スパイス戦争

著:ジャイルズ・ミルトン
訳:松浦 伶
ちくま学芸文庫(2022/04)
ISBN:9784480511133
日本の戦国時代、東南アジアのバンダ諸島特にルン島特産の香辛料ナツメグに対してオランダとイギリスが凄惨な争いを繰り広げた。
本書は、その争いの最中にイギリス東インド会社ナサニエル・コートホープが、1609年に東インド会社に採用されて、バンダ諸島のルン島に趣き、1616年に現地住民と譲渡契約を取り交わした後の戦いでオランダの掌中に落ちるが、ブレダ条約でアメリカ・マンハッタン島と交換された・・・という経緯が、スパイスの取り合いを契機に為されたことを物語る本。
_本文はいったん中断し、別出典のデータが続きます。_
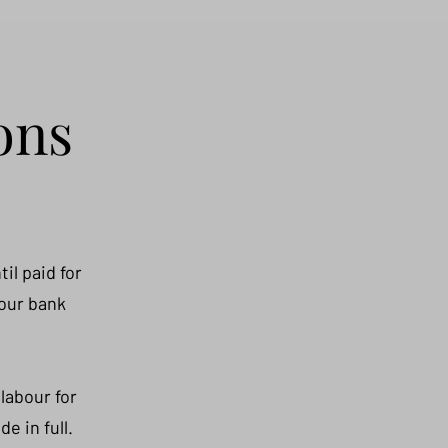
ons
il paid for
 our bank
labour for
e in full.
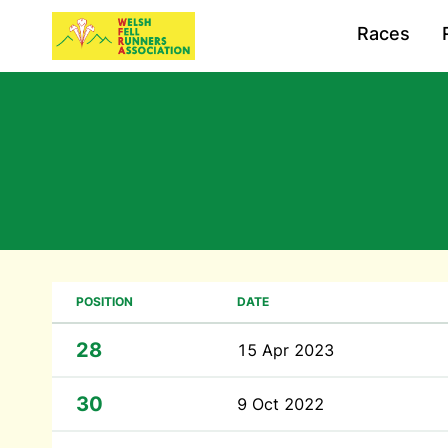
Races
POSITION
DATE
28
15 Apr 2023
30
9 Oct 2022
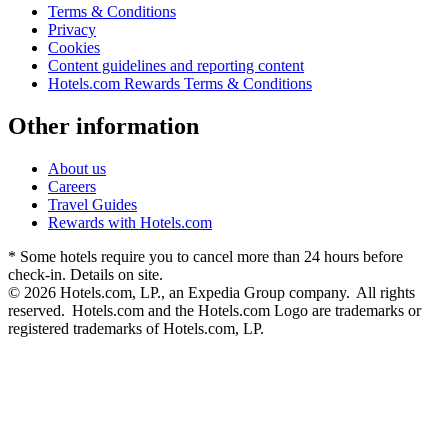
Terms & Conditions
Privacy
Cookies
Content guidelines and reporting content
Hotels.com Rewards Terms & Conditions
Other information
About us
Careers
Travel Guides
Rewards with Hotels.com
* Some hotels require you to cancel more than 24 hours before
check-in. Details on site.
© 2026 Hotels.com, LP., an Expedia Group company. All rights
reserved. Hotels.com and the Hotels.com Logo are trademarks or
registered trademarks of Hotels.com, LP.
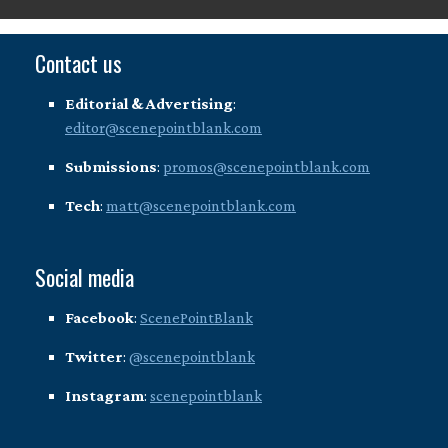
Contact us
Editorial & Advertising
:
editor@scenepointblank.com
Submissions
:
promos@scenepointblank.com
Tech
:
matt@scenepointblank.com
Social media
Facebook
:
ScenePointBlank
Twitter
:
@scenepointblank
Instagram
:
scenepointblank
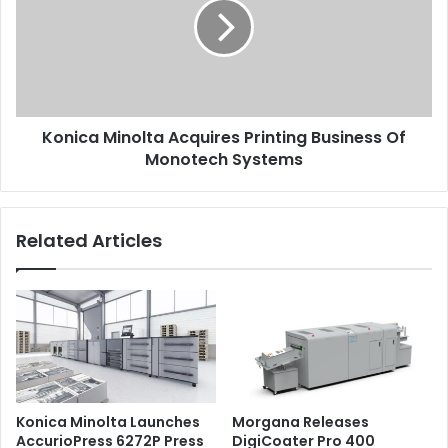
Printing
Business
Of
Issue 122
Monotech
Systems
Konica Minolta Acquires Printing Business Of
Monotech Systems
Related Articles
Konica Minolta Launches
Morgana Releases
AccurioPress 6272P Press
DigiCoater Pro 400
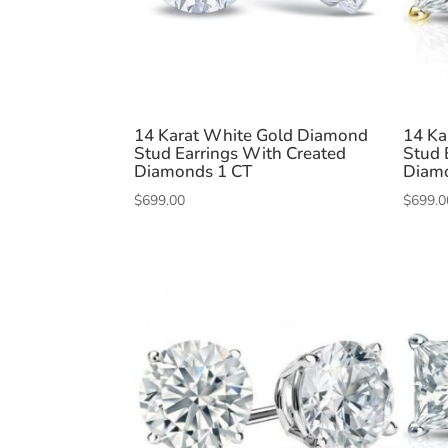
14 Karat White Gold Diamond
14 Ka
Stud Earrings With Created
Stud 
Diamonds 1 CT
Diam
$
699.00
$
699.0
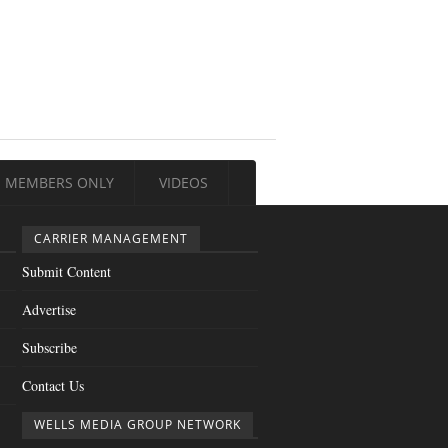
MEMBERS ONLY
VIDEOS
CARRIER MANAGEMENT
Submit Content
Advertise
Subscribe
Contact Us
WELLS MEDIA GROUP NETWORK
1494年にスペインとポルトガル間で取り交わした「トルデシリャス条約」だが、時の法王アレクサンデル6世が定めた“ヴェルデ岬諸島の西数百リーグ”の線、についてはポルトガルがこっそり西に数百マイル動かし(p43)
た。とあるが、これは、
線をさらに西に移動し、ポルトガルカーボベルデ諸島の西370リーグの子午線とし(ウィキペディア)
の記載とは異なる。

そもそも、正確な子午線の位置決定ができないその頃、しかも海上での線引きを試みるという無謀な取り決めであった、と思う。